When creating a new promotion type, you need the following:

  • PromotionData - the definition of the promotion, that is, the metadata needed to correctly run the promotion.
  • A processor - responsible for evaluating if a promotion can be applied on an order group.
  • A result - to be returned from the processor. The result is responsible for indicating if a reward should be applied, and the logic for applying the reward. The reward is the benefits that should be applied to an order.

PromotionData

When creating a promotion, you first need a PromotionData. It should contain all properties needed to evaluate an order group and apply a reward. For example, it contains applicable entries and discount size. Add to PromotionData any property that should be edited by a marketer setting up promotions. Basic metadata properties, like name and valid dates, are provided from the base class.

PromotionData comes in three flavors, see below. When creating a promotion, you should inherit from one of these, never from PromotionData directly.

  • EntryPromotion - applies reward to a specific entry.
  • OrderPromotion - applies reward to the full order.
  • ShippingPromotion - applies reward to the order's shipping cost.

IPromotionProcessor and PromotionProcessorBase

Once you have promotion data, you need to make a processor. The processor is responsible for evaluating if a promotion should apply a reward to an order group. You can implement the IPromotionProcessor interface directly, but the recommended way is to inherit from the abstract class PromotionProcessorBase<TPromotionData>. TPromotionData in this case should be the promotion data you created in the step above.

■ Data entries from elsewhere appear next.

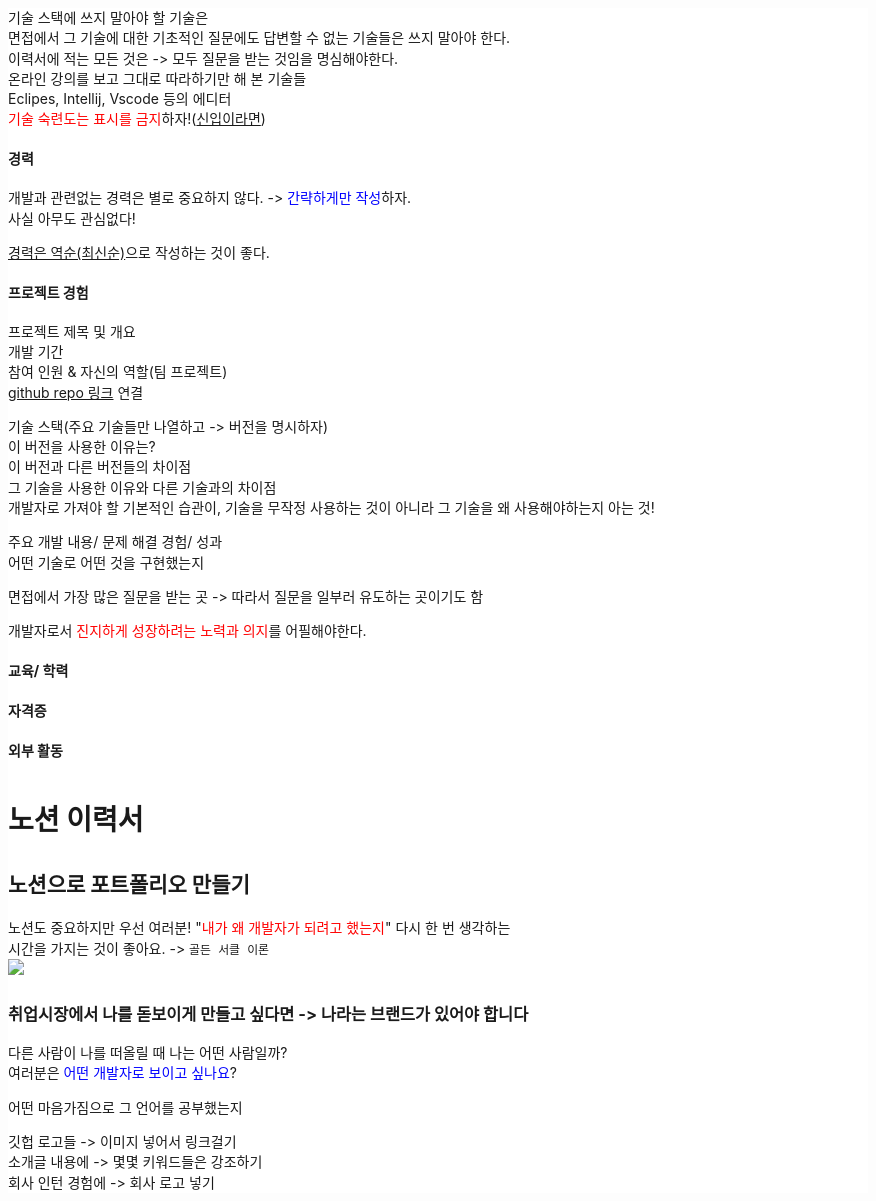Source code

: 기술 스택에 쓰지 말아야 할 기술은  
면접에서 그 기술에 대한 기초적인 질문에도 답변할 수 없는 기술들은 쓰지 말아야 한다.  
이력서에 적는 모든 것은 -> 모두 질문을 받는 것임을 명심해야한다.  
온라인 강의를 보고 그대로 따라하기만 해 본 기술들  
Eclipes, Intellij, Vscode 등의 에디터  
<span style="color:red">기술 숙련도는 표시를 금지</span>하자!(<u>신입이라면</u>)  

#### 경력  
개발과 관련없는 경력은 별로 중요하지 않다. -> <span style="color:blue">간략하게만 작성</span>하자.  
사실 아무도 관심없다!  

<u>경력은 역순(최신순)</u>으로 작성하는 것이 좋다.  

#### 프로젝트 경험  
프로젝트 제목 및 개요  
개발 기간  
참여 인원 & 자신의 역할(팀 프로젝트)  
<u>github repo 링크</u> 연결  

기술 스택(주요 기술들만 나열하고 -> 버전을 명시하자)  
이 버전을 사용한 이유는?  
이 버전과 다른 버전들의 차이점  
그 기술을 사용한 이유와 다른 기술과의 차이점  
개발자로 가져야 할 기본적인 습관이, 기술을 무작정 사용하는 것이 아니라 그 기술을 왜 사용해야하는지 아는 것!  

주요 개발 내용/ 문제 해결 경험/ 성과  
어떤 기술로 어떤 것을 구현했는지  

면접에서 가장 많은 질문을 받는 곳 -> 따라서 질문을 일부러 유도하는 곳이기도 함  

개발자로서 <span style="color:red">진지하게 성장하려는 노력과 의지</span>를 어필해야한다.  

#### 교육/ 학력  

#### 자격증  

#### 외부 활동  

# 노션 이력서  
## 노션으로 포트폴리오 만들기  
노션도 중요하지만 우선 여러분! "<span style="color:red">내가 왜 개발자가 되려고 했는지</span>" 다시 한 번 생각하는  
시간을 가지는 것이 좋아요. -> `골든 서클 이론`    
<img src="https://user-images.githubusercontent.com/87808288/165730302-52a6c48e-8aa7-4632-938c-a0f210a02bd2.png" width="500">  

### 취업시장에서 나를 돋보이게 만들고 싶다면 -> 나라는 브랜드가 있어야 합니다  
다른 사람이 나를 떠올릴 때 나는 어떤 사람일까?  
여러분은 <span style="color:blue">어떤 개발자로 보이고 싶나요</span>?  

어떤 마음가짐으로 그 언어를 공부했는지  

깃헙 로고들 -> 이미지 넣어서 링크걸기  
소개글 내용에 -> 몇몇 키워드들은 강조하기  
회사 인턴 경험에 -> 회사 로고 넣기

PromotionProcessorBase has one abstract method that needs to be implemented, Evaluate. The method is supplied with an IOrderGroup, which would be the cart, and a PromotionData and is responsible to evaluate if a reward should apply. The Evaluate method should return an IPromotionResult with information about if and how the promotion should be applied.

IPromotionResult

A promotion result should contain this:

  • An ApplyReward method that applies the reward to an IOrderGroup and returns a list of PromotionInformation that describes any applied rewards.
  • A Description that describes the promotion.
  • A Status flag, indicating if the promotion is not, somewhat, almost, or fully fulfilled.

PromotionInformation

The ApplyReward method should return a collection of PromotionInformation objects for each applied reward. A PromotionInformation has these properties:

  • PromotionInformationId - primary key of object read only
  • Description - a readable description of what reward was applied.
  • SavedAmount - the amount of money, if any, that was saved by applying this reward.
  • LineItem - the line item, if any, that was affected.
  • IsActive - whether the promotion was applied to the order

Adding help text for custom groups

For campaigns and promotions, you can add help texts in the form UI to guide users. To add help text for a custom group on the campaign or promotion form, add a Display attribute with GroupName property set to the name of a specific node within the “groups” section in the resource files.

Example:

[Display(GroupName = "MyNewGroup")]
        public virtual decimal Money { get; set; }

The resource file will look like this:

<Commerce>        
      <…>        
      <groups>          
        <mynewgroup>
          <help>This is help text for my new group</help>
        </mynewgroup>
      </groups>
      <…>
    </Commerce>

Adding money collections to your promotion

Your promotion may need a collection of currencies and amounts as part of your condition evaluation or reward logic. To achieve this, add an IList<Money> property to your custom promotion class. When used on a promotion type, such a Money collection is tightly coupled with the currencies available on the parent campaign.

Initially, any existing currencies related the promotion's campaign market added to the collection have the amount of zero. Changing the campaign market also changes available currencies in the property. Consider this when developing discount processors, because you must decide the desired behavior when one, or even all, amounts are set to zero.